Sembra un consiglio pieno di saggezza e compassione. Ma la verità è che spesso, dietro questa frase, si nasconde una trappola: non tutti meritano una seconda possibilità.
Nella nostra cultura, perdonare è visto come sinonimo di maturità e bontà. Chi non perdona viene etichettato come duro, freddo, rancoroso.
Ma il perdono non può essere imposto come regola universale, soprattutto quando l’altra persona non dimostra alcun cambiamento.
Dare una seconda possibilità a chi ci ha ferito senza rimorso o senza crescita personale significa riaprire la porta al dolore.
Una seconda occasione non è un diritto: è un privilegio.
E non tutti lo meritano.
Se la persona che ti ha ferito non mostra pentimento, se non cambia i suoi comportamenti, se minimizza il danno fatto… allora quella seconda chance diventa un invito a ripetere lo stesso errore.
La tua pace interiore non è in vendita.
Scegliere di non concedere altre possibilità non significa essere cattivi.
Significa avere consapevolezza del proprio valore e dei propri limiti.
Significa dire: “Io non sono qui per essere usatə come prova generale dei tuoi errori irrisolti.”

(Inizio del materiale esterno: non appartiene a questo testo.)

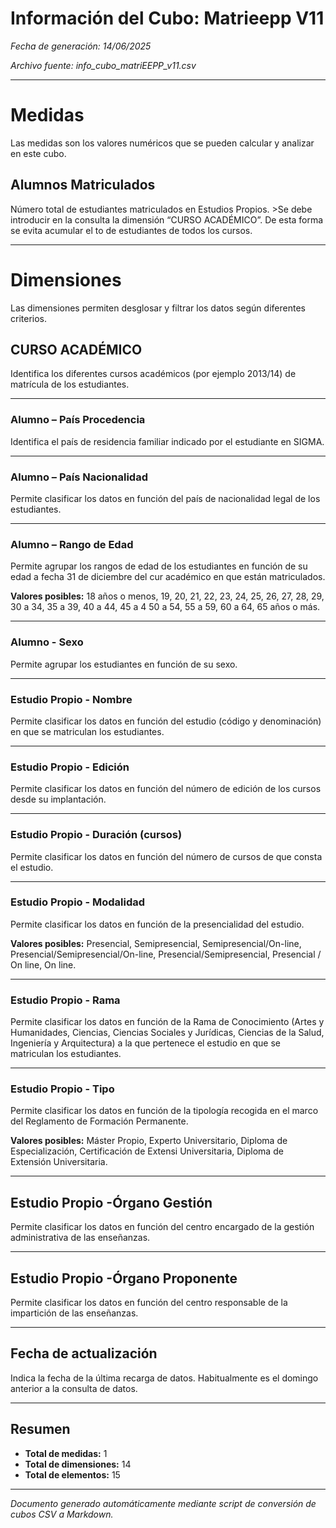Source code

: # Información del Cubo: Matrieepp V11

*Fecha de generación: 14/06/2025*

*Archivo fuente: info_cubo_matriEEPP_v11.csv*

---

# Medidas

Las medidas son los valores numéricos que se pueden calcular y analizar en este cubo.

## Alumnos Matriculados

Número total de estudiantes matriculados en Estudios Propios. >Se debe introducir en la consulta la dimensión “CURSO ACADÉMICO”. De esta forma se evita acumular el to de estudiantes de todos los cursos.

---

# Dimensiones

Las dimensiones permiten desglosar y filtrar los datos según diferentes criterios.

## CURSO ACADÉMICO

Identifica los diferentes cursos académicos (por ejemplo 2013/14) de matrícula de los estudiantes.

---

### Alumno – País Procedencia

Identifica el país de residencia familiar indicado por el estudiante en SIGMA.

---

### Alumno – País Nacionalidad

Permite clasificar los datos en función del país de nacionalidad legal de los estudiantes.

---

### Alumno – Rango de Edad

Permite agrupar los rangos de edad de los estudiantes en función de su edad a fecha 31 de diciembre del cur académico en que están matriculados. 

**Valores posibles:** 18 años o menos, 19, 20, 21, 22, 23, 24, 25, 26, 27, 28, 29, 30 a 34, 35 a 39, 40 a 44, 45 a 4 50 a 54, 55 a 59, 60 a 64, 65 años o más.

---

### Alumno - Sexo

Permite agrupar los estudiantes en función de su sexo.

---

### Estudio Propio - Nombre

Permite clasificar los datos en función del estudio (código y denominación) en que se matriculan los estudiantes.

---

### Estudio Propio - Edición

Permite clasificar los datos en función del número de edición de los cursos desde su implantación.

---

### Estudio Propio - Duración (cursos)

Permite clasificar los datos en función del número de cursos de que consta el estudio.

---

### Estudio Propio - Modalidad

Permite clasificar los datos en función de la presencialidad del estudio. 

**Valores posibles:** Presencial, Semipresencial, Semipresencial/On-line, Presencial/Semipresencial/On-line, Presencial/Semipresencial, Presencial / On line, On line.

---

### Estudio Propio - Rama

Permite clasificar los datos en función de la Rama de Conocimiento (Artes y Humanidades, Ciencias, Ciencias Sociales y Jurídicas, Ciencias de la Salud, Ingeniería y Arquitectura) a la que pertenece el estudio en que se matriculan los estudiantes.

---

### Estudio Propio - Tipo

Permite clasificar los datos en función de la tipología recogida en el marco del Reglamento de Formación Permanente. 

**Valores posibles:** Máster Propio, Experto Universitario, Diploma de Especialización, Certificación de Extensi Universitaria, Diploma de Extensión Universitaria.

---

## Estudio Propio -Órgano Gestión

Permite clasificar los datos en función del centro encargado de la gestión administrativa de las enseñanzas.

---

## Estudio Propio -Órgano Proponente

Permite clasificar los datos en función del centro responsable de la impartición de las enseñanzas.

---

## Fecha de actualización

Indica la fecha de la última recarga de datos. Habitualmente es el domingo anterior a la consulta de datos.

---

## Resumen

- **Total de medidas:** 1
- **Total de dimensiones:** 14
- **Total de elementos:** 15


---

*Documento generado automáticamente mediante script de conversión de cubos CSV a Markdown.*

Stabilire confini chiari è un atto di amore verso se stessi, non un segno di crudeltà.
Io non sono durezza.
Io sono sopravvissutə.
E chi sopravvive impara che certe porte, una volta chiuse, non devono più essere riaperte.
Perché il vero amore, quello autentico, non ti chiede mai di sanguinare due volte dalla stessa ferita.